The Nasdaq-listed company, capitalised at $484m (pounds 303m), has created a UK subsidiary, TheStreet.co.uk, which is to launch a financial news website next year.
The company, which has 138 employees, plans to replicate its employee- ownership structure in the UK operation.
A company insider said: "We'd expect the value of an employee's equity stake to be a quantum leap on from their basic salary. Whilst all energies are being concentrated on launching the site, flotation is an obvious possibility."
TheStreet.co.uk currently has one employee, 28-year-old managing director Claudia Jay, who joined last week from Pearson, the media group. She was previously responsible for the services attached to FT.com, the Financial Times' website. Ms Jay declined to disclose the size of her stake in TheStreet.co.uk, but said she was "highly incentivised".
"Revenues will come from a mixture of subscriptions and advertising," she said.
The site would be pitched at both the lay investor and the professional market, competing with existing real-time services, like Reuters, and new online sites such as Freeserve's UK-iNvest.com, she said.
TheStreet.com owns more than 50 per cent of TheStreet.co.uk.

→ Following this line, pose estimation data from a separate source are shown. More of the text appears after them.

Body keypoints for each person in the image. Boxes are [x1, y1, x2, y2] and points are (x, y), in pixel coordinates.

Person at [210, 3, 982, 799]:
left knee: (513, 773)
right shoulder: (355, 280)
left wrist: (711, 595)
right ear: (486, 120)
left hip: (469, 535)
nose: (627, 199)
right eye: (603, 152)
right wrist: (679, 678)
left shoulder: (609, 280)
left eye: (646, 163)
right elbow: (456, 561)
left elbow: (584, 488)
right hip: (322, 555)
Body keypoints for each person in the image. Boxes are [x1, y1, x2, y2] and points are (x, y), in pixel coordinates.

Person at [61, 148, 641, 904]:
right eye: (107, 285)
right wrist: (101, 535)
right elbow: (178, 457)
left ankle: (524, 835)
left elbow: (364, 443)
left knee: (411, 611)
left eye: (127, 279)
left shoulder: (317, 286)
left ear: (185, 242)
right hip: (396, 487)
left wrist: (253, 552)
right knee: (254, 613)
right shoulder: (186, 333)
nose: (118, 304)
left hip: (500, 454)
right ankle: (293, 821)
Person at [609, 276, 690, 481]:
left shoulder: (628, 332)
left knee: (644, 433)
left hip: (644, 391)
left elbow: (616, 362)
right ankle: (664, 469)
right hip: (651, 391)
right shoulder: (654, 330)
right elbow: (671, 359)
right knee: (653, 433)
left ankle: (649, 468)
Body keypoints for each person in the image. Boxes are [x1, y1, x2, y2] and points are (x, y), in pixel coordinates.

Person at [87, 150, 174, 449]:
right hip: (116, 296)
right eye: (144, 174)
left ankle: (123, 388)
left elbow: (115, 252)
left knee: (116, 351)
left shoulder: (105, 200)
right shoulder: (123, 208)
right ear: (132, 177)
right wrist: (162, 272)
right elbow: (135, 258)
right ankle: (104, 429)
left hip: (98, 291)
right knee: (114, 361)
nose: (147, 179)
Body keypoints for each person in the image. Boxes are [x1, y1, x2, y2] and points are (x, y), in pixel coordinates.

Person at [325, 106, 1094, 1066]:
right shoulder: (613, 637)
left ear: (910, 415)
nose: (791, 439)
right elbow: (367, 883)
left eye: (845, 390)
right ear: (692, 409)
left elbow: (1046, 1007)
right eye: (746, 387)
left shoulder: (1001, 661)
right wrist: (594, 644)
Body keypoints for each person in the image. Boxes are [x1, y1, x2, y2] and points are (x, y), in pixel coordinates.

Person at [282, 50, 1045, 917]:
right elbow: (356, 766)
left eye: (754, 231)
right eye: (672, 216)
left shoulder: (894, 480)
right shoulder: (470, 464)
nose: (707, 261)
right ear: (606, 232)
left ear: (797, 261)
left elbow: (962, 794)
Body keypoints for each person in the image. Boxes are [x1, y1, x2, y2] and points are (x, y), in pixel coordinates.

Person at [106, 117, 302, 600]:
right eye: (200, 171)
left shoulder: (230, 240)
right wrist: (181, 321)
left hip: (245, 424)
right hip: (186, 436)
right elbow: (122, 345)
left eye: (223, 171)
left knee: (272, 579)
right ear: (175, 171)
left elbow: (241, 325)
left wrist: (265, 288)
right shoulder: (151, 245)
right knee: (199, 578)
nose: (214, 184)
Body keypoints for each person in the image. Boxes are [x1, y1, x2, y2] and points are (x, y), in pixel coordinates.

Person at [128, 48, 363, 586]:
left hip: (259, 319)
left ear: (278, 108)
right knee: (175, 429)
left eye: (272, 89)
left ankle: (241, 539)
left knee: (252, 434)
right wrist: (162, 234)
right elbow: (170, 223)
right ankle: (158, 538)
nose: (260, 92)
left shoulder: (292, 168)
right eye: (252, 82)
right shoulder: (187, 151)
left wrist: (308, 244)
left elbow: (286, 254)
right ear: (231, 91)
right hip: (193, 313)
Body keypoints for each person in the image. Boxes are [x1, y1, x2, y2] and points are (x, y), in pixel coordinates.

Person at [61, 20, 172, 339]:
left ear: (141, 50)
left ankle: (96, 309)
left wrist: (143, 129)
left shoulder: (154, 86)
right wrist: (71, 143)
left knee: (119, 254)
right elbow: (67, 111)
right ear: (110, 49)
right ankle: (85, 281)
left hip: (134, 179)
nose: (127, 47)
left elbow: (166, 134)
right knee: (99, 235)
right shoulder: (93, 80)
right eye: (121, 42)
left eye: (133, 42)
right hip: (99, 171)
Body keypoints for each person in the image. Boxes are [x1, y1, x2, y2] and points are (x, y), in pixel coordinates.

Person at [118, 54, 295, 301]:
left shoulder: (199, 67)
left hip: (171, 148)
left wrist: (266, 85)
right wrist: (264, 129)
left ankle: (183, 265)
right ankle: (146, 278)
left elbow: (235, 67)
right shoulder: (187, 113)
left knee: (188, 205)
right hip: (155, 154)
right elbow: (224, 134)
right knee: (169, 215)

The balance is owned by a consortium of venture capital groups, including 3i, providing pounds 10.6m to cover start-up costs. The US business will provide only Internet expertise and no financial support to for the UK venture.
Martin Baker, associate editor of the Sunday Business newspaper, will take up editorship of the site at the end of October. TheStreet.com is forecast to post maiden annual profits in 2002.